Re: [PATCHv10 0/9] write hints with nvme fdp, scsi streams

Bart Van Assche <bvanassche@xxxxxxx> · Mon, 9 Dec 2024 14:13:40 -0800

On 12/5/24 12:03 AM, Nitesh Shetty wrote:
But where do we store the read sector info before sending write.
I see 2 approaches here,
1. Should it be part of a payload along with write ?
     We did something similar in previous series which was not liked
     by Christoph and Bart.
2. Or driver should store it as part of an internal list inside
namespace/ctrl data structure ?
     As Bart pointed out, here we might need to send one more fail
     request later if copy_write fails to land in same driver.

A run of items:
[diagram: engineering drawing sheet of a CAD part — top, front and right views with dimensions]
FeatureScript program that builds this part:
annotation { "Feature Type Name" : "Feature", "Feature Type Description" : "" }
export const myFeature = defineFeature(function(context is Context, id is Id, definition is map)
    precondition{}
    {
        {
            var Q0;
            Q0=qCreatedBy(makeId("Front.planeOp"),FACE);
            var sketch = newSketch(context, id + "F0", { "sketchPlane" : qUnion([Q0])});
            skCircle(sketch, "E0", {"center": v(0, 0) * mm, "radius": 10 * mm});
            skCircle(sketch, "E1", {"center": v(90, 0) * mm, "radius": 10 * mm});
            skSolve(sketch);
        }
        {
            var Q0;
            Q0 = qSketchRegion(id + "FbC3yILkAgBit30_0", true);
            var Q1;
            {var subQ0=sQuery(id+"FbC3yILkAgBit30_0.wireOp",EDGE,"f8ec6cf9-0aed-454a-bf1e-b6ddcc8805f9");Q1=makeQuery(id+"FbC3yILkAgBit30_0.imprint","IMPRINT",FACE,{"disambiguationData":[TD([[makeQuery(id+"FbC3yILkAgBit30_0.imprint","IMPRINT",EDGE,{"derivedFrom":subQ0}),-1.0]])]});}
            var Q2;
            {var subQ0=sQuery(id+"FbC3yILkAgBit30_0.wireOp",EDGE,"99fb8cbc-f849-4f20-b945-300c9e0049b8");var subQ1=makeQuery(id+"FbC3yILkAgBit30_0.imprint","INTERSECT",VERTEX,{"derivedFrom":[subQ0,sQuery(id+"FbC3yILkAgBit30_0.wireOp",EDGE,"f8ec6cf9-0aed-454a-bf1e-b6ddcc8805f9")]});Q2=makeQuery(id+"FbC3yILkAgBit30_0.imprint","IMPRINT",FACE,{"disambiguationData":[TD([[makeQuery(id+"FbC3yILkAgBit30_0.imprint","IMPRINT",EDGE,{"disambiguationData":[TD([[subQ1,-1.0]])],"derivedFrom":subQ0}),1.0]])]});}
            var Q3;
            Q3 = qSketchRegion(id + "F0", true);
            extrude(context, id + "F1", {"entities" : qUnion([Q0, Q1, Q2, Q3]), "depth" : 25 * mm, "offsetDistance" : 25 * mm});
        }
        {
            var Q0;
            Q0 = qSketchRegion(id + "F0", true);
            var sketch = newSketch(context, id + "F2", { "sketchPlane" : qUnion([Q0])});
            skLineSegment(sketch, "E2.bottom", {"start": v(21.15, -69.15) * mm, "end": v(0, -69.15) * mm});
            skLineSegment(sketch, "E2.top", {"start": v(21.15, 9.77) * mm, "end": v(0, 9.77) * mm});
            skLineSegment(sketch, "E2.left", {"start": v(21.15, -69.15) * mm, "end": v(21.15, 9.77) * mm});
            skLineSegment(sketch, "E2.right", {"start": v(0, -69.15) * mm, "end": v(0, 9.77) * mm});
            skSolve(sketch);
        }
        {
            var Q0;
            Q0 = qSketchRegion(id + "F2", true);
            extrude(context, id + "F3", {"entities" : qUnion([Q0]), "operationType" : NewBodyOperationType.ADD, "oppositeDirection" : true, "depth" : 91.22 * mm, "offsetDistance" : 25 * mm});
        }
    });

Problems and tasks:
1. Answer these questions about the thread:
(a) Who wrote the quoted passage, and on what date?
(b) Which approach was tried in a previous series, and who did not like it?
(c) Under the second approach, what might need to be sent later, and in what case?
2. Please summarize the thread in two sentences.
3. Write out the part of the thread that runs from "On 12/5/24 12:03" down to "in same driver.", with the wording unchanged.

Answers below:
1.
(a) Nitesh Shetty, on 12/5/24.
(b) The first approach, making the read sector info part of a payload along with the write. Christoph and Bart did not like it.
(c) One more fail request, if copy_write fails to land in the same driver.

2. Nitesh Shetty asks where the read sector info should be stored before a write is sent and lays out two approaches. The first, putting it in a payload along with the write, was tried in a previous series that Christoph and Bart did not like, while the second, having the driver store it in an internal list inside the namespace/ctrl data structure, might require sending one more fail request later if copy_write fails to land in the same driver.

3.
On 12/5/24 12:03 AM, Nitesh Shetty wrote:
But where do we store the read sector info before sending write.
I see 2 approaches here,
1. Should it be part of a payload along with write ?
     We did something similar in previous series which was not liked
     by Christoph and Bart.
2. Or driver should store it as part of an internal list inside
namespace/ctrl data structure ?
     As Bart pointed out, here we might need to send one more fail
     request later if copy_write fails to land in same driver.